Rep. Peter T. King, R-N.Y., on Saturday defended his use of a derogatory term toward Japanese in a cable-news appearance, saying that he was trying to critique the “uninformed” views that presumptive Republican presidential nominee Donald Trump espouses.
King, who supports Trump nominally but is refusing to campaign for him, said that his use of the word “Japs” was meant to criticize the presidential candidate’s policy positions as out of line with the “nuance” required to be the leader of the free world and more in line with a working-class man at the end of a bar espousing his worldview.
“It was basically sarcasm, satire,” King said in a telephone interview Saturday. “Is this what 1/8Trump3/8 seriously thinks, or is this the guy at the end of the bar?”
Some groups have criticized King’s comments since his appearance Friday morning on MSNBC’s “Morning Joe.” On the show, King highlighted his opposition to Trump’s proposal to pull U.S. troops out of Japan and South Korea and instead equip them with nuclear weapons as a deterrent against China and North Korea.
King characterized Trump’s views like this: “Oh, screw them, bomb them, kill them, pull out, bring them home. You know, why pay for the Japs, why pay for the Koreans?’ “
Rep. Judy Chu, D-California, chairwoman of the Congressional Asian Pacific American Caucus, told the Hill newspaper that “the J word is disgusting and harkens back to a shameful time in our history,” including the internment camps for Japanese Americans.
The Council on American-Islamic Relations, a group that has clashed with King for more than five years on his views toward Muslims and homeland security, called on the Long Island congressman to apologize.
King declined to apologize and said he would make the same point again if he had to do the interview over again. The lawmaker, who is a military hawk but is more moderate on fiscal issues, said that he specifically disagrees with Trump’s ideas on pulling back from the Pacific and wanted to make that point on MSNBC.
“Ironically, it was in defense of Japanese,” King said in the Saturday interview.
He said that, having grown up in Queens in a working-class neighborhood, he appreciated that most people in a typical bar have more realistic views of diplomacy than Trump does, but there’s usually at least one person there who adopts Trump’s nativist tone: “Bomb them, kill them, screw them,” he explained, suggesting that the end-of-the-bar opinion wasn’t particularly dangerous until Trump rode those views into the presidential nomination.

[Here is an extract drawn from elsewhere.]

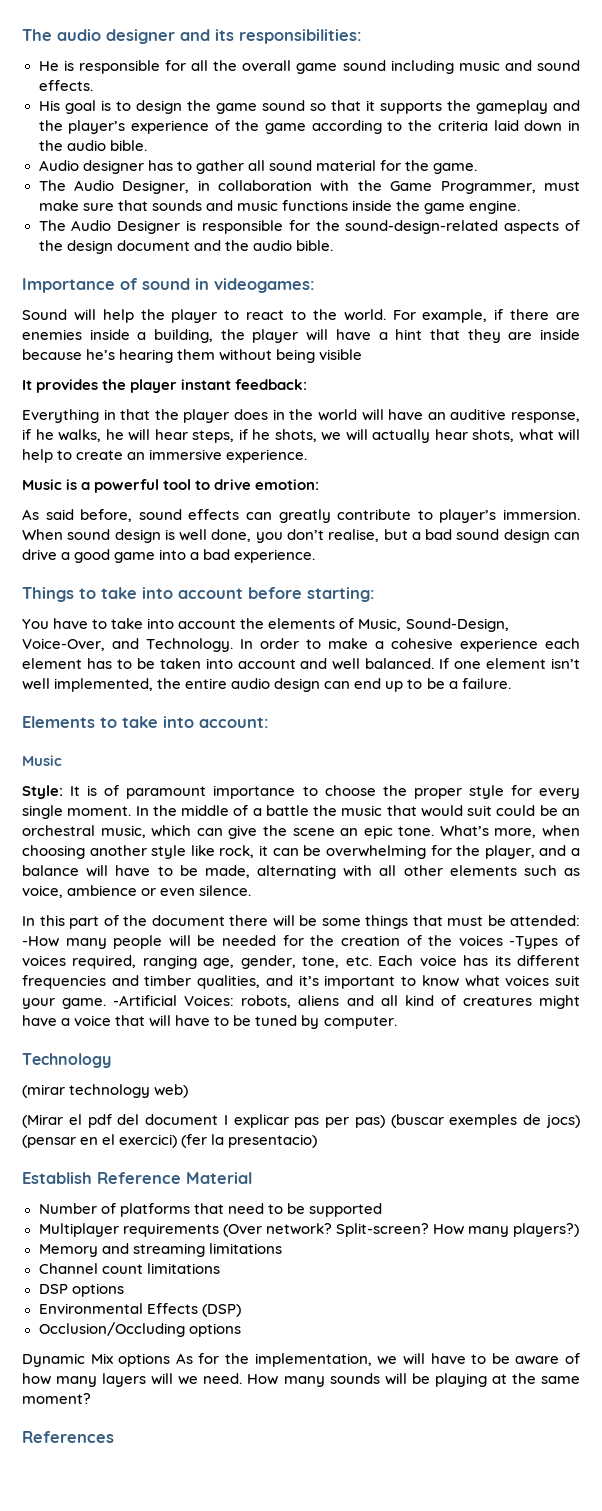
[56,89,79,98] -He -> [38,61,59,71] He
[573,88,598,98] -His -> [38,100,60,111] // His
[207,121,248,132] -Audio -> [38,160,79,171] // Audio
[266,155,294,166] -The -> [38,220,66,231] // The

CAIR has accused King of being biased against Muslims ever since he began hearings in 2011 to examine Islam and mosques inside the United States in the wake of the 2009 shootings by a Muslim American soldier at Fort Hood, in Killeen, Texas.
Yet King said that one of his biggest policy differences with Trump is his call to ban all Muslims from entering the country, saying that was “just crazy” and would alienate Saudi Arabia and other Middle East nations that have aided the U.S. military in the fight against terrorists in that region.
“These are some of our closest allies,” he said.
In general, King said he finds himself in similar territory as House Speaker Paul D. Ryan, R-Wisconsin, who has been highly critical of both Trump’s policy positions and his tone toward women and minorities in the campaign. King has gone a key step further by saying that he will live up to his previous pledges to support whoever secured the Republican nomination.
But King has no intention of openly campaigning for Trump and said he would not reprise his role in 2004 and 2008, when he was a frequent surrogate on political talk shows for the reelection of George W. Bush and for the campaign of Sen. John McCain, R-Arizona, respectively.
“I said all along I was going to support the nominee of the party,” he said. “As a Republican, I can’t be campaigning for him.”